米原発会社の破綻承認 東芝、損失1兆円規模に

 東芝は二十九日の取締役会で、米原発子会社ウェスチングハウス・エレクトリック(WH)による米連邦破産法一一条(日本の民事再生法に相当)の適用申請を承認した。WHは米国の裁判所に申請し、経営破綻する。破綻処理により、東芝は一兆円規模に上るとみられる損失額を確定させる。

 破産法の適用が決まれば、WHに対する債権の回収や訴訟は自動的に停止され、WHは事業を継続しながら再建を目指すことになる。破産法の適用によって東芝は米国での原発建設の遅れなどに伴う損失の拡大を抑えられるが、WHに対して七千九百三十四億円の債務保証があり、債務の肩代わりを求められる可能性が生じる。

 東芝は二〇一七年三月期の原発関連の損失を七千百二十五億円と見込んでいたが、債務保証の負担が加われば、損失は総額一兆円規模に上るとみられる。これにより東芝は三月末に負債が資産を上回る債務超過に陥る見込み。穴埋めのために半導体事業の売却を急ぐ方針で、二十九日に売却先の企業を決める入札の受け付けを締め切る。

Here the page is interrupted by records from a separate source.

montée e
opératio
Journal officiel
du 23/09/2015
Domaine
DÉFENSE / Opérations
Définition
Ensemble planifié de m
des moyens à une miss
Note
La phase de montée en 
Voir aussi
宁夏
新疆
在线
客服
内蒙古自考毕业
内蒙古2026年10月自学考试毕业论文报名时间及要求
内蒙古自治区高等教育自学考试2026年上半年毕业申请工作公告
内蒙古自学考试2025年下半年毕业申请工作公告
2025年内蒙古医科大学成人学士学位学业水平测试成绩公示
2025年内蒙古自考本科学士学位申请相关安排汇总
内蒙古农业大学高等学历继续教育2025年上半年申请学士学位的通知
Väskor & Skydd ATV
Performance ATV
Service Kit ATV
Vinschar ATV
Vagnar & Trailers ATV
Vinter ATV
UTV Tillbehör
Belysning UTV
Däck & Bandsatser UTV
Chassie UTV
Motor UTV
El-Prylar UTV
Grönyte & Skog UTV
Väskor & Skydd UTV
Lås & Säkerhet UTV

 東芝は三十日に臨時株主総会を開き、巨額損失について株主に説明。穴埋めのため半導体事業を分社化する計画の承認を求める。

 債務超過を解消するため東芝は稼ぎ頭の半導体事業を分社化、株式の過半を売却し一兆〜二兆円規模の巨額資金を調達したい考え。入札に関心を示しているのは米国や韓国のメーカーなど海外勢が多い。シャープを傘下に収めた台湾の鴻海(ホンハイ)精密工業や中国企業も名乗りを上げる可能性がある。

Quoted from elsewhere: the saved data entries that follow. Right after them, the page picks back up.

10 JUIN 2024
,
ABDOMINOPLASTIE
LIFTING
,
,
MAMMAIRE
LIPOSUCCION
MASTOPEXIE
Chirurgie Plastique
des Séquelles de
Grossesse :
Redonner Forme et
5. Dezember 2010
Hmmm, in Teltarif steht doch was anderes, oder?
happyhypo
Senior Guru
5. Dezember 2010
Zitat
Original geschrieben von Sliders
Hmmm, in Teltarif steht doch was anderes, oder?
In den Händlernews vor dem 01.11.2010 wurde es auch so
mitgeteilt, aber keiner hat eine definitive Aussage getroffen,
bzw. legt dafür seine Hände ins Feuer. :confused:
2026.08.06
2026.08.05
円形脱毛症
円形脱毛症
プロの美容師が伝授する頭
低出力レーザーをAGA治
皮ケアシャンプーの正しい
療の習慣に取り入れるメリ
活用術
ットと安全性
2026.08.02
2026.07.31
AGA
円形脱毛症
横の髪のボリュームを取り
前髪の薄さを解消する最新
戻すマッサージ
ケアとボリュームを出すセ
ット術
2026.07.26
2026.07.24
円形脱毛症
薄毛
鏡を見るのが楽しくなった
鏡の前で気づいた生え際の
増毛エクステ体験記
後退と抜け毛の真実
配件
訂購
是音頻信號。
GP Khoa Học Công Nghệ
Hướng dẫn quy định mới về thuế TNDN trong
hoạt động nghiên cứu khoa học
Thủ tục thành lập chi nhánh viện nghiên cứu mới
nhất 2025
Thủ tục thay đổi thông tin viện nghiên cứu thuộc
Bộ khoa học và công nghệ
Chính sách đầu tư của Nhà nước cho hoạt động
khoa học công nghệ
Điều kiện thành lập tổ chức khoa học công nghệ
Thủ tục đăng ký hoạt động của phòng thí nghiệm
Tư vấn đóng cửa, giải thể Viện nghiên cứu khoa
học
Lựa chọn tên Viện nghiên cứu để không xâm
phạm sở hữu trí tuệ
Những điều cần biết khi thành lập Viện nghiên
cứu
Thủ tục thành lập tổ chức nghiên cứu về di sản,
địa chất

 半導体関連の国外への技術流出を防ぎたい政府は、政府系の日本政策投資銀行や官民ファンドの産業革新機構を中心に国内勢の出資を募る方策を模索している。外為法に基づき、政府が海外企業への売却を制限する可能性もあり、手続きの難航も予想される。

<米連邦破産法11条> 米国の法的整理手続きを定めた連邦破産法の一部。日本の民事再生法に似た仕組みで、一般に「チャプター・イレブン」と呼ばれる。多額の負債を抱えて経営難に陥った企業が申請、事業を継続しながら負債を整理し、再建を目指すことができる。過去には、自動車大手ゼネラル・モーターズ(GM)や写真用品大手イーストマン・コダック、航空大手アメリカン航空など著名企業も申請した。